10.6.02

Vozes


Levantou da cama sobressaltado, ouvindo vozes na sua cabeça. Era um sujeito cético até a raiz do cabelo, mas esse tipo de coisa – que estava ficando recorrente demais pro gosto dele – começava a incomodá-lo. Incômodo, no caso, era sinônimo de receio, medo, pavor, pra ser mais exato. Depois de acordar com uma voz de criança cantando no seu ouvido, ele abriu os olhos pra ver se tinha algum rádio ligado no quarto. Não tinha. Olhava para todos os lados, ofegante. Ele tinha certeza: era só em sua cabeça mesmo.

Voltou a deitar, imaginando se tinha poderes mediúnicos, se ia começar a "receber" santos ou pretos velhos ou exús ou que quer que fosse recebível. As vezes, tinha dúvidas do que era o pior, se o medo desse "dom" e sua desconhecidas implicações ou a vergonha que seria se ele acabasse tendo que ir a um terreiro pra ver o que afinal tinha. E se ele fosse e, no meio daquele batuque, ele começasse a rodar como um peru tonto e pedisse charutos e cachaça? Como ficaria a imagem dele?

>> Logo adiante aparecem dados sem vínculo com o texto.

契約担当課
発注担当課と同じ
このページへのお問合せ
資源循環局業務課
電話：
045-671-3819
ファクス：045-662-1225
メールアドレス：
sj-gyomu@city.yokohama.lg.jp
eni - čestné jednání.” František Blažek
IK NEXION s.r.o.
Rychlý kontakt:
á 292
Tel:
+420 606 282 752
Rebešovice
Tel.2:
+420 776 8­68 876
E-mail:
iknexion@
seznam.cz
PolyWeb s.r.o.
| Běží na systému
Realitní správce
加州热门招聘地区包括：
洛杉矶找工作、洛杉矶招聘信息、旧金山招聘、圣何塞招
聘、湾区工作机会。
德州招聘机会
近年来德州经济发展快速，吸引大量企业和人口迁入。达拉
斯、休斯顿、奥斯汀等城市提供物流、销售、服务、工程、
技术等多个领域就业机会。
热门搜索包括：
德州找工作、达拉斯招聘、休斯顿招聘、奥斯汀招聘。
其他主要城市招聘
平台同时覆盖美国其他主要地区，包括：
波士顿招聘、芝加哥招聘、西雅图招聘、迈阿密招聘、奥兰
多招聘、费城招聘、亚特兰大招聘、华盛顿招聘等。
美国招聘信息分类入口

A muito custo, conseguiu dormir de novo, algumas horas depois. Não por ter se tranquilizado ou pelo silêncio dentro da sua cabeça. Dormiu de exausto, de tanto esperar pela quietude na sua cabeça. Ele sabia que não poderia continuar assim. Assim que acordasse, iria resolver esse assunto.

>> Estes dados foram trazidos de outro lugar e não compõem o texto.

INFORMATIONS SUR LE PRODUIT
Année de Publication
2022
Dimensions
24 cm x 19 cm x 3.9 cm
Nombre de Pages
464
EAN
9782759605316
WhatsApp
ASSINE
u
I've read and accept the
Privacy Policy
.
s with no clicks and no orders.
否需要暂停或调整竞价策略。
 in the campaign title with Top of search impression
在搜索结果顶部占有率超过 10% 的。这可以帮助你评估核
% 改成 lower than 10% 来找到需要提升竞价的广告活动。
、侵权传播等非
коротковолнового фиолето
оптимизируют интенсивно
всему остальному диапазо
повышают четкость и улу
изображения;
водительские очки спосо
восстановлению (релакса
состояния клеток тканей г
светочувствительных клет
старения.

Claro que ele foi a um médico. Sem crendices, ora diabos!, dizia. Foi a um neurologista. Pediu-lhe alguns exames, receitou uns remédios e pronto. O problema estaria terminado e…..nada, Não terminou. Nem as várias caixas de comprimidos tarja preta deram um fim às vozes. Foi a um psicólogo. Conversaram muito, fizeram regressão – em vidas passadas, fora soldado prussiano – receitou-se mais uns remedinhos. Sem efeito, novamente. Parecia que conversa não era a melhor maneira de acabar com o eterno diálogo na sua cabeça.

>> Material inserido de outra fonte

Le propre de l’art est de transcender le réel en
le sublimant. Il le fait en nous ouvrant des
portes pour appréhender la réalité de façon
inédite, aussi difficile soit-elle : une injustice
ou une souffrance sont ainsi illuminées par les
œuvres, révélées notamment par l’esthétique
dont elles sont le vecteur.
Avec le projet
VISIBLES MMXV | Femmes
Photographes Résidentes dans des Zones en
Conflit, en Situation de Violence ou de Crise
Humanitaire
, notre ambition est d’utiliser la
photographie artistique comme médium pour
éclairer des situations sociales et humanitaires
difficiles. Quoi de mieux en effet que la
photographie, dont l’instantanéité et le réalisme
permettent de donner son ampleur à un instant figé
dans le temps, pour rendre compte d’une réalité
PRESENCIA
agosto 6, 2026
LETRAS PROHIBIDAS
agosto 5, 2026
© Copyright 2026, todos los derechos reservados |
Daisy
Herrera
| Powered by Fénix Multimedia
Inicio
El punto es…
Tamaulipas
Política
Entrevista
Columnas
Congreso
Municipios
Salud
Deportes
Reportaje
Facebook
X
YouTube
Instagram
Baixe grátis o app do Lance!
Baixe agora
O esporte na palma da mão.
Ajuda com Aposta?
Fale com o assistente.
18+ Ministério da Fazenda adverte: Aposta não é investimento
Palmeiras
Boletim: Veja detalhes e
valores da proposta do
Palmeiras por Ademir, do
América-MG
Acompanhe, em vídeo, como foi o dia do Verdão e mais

Dois mil anos de avanços médico–científico não resolveram seu problema, Decidira, relutante, a empregar métodos pouco ortodoxos de cura. Foi num centro espírita. Durante o culto, as vozes permaneceram num silêncio respeitoso. Mas foi colocar os pés na rua, parece que suas vozes resolveram colocar o papo em dia. Nessa noite, as conversar na sua cabeça foram tão animadas que não pregara os olhos. Sua última esperança era seu maior temor, um terreiro de macumba. Só de imaginar os efeitos de um ponto de umbanda sob as vozes o fazia tremer. Mas ele foi.

Surpreendentemente, assim que os atabaques começaram a ser tocados, ele começou a ouvir leves risadas em sua mente. Mais dois minutos, e as gargalhadas que ouvia dentro da sua cabeça o obrigaram a sair correndo do terreiro. Na rua, desesperado, ele berrou, implorando que as vozes se calassem. Inesperadamente, o clamor surtiu efeito. Até chegar em casa, não ouvira mias um pio.

Foi um silêncio restaurador. Chegou a acreditar que tinha resolvido seu problema. Vã ilusão. Ao deitar a cabeça no travesseiro, elas voltaram, e bem animadas. Conversavam sobre o terreiro. Ele não teve outra opção: perguntou qual era o problema com elas, as vozes. Explicou que, já que tinham que conviver juntos, seria melhor não atrapalharem tanto sua vida. E fez até a ameaça de acabar com a moradia se elas não se comportassem. Disse que acabaria estourando seus miolos se continuassem bagunçando tanto sua cabeça. Apesar de perturbadoras, parece que as vozes eram sensatas. Ficaram em silêncio depois da conversar que tiveram com ele. Depois de meses, tivera uma noite de sono tranquila.

Hoje ele coexiste com as vozes. Claro que ele ouve uns sussurros em horas inapropriadas, e tem que coibir com alguns "shhhhhh" quando começa a ouvir algum risinho. Estavam se dando até bem agora. O único incômodo foi que, com a intimidade criada, ele era frequentemente visto conversando sozinho. Na maior animação.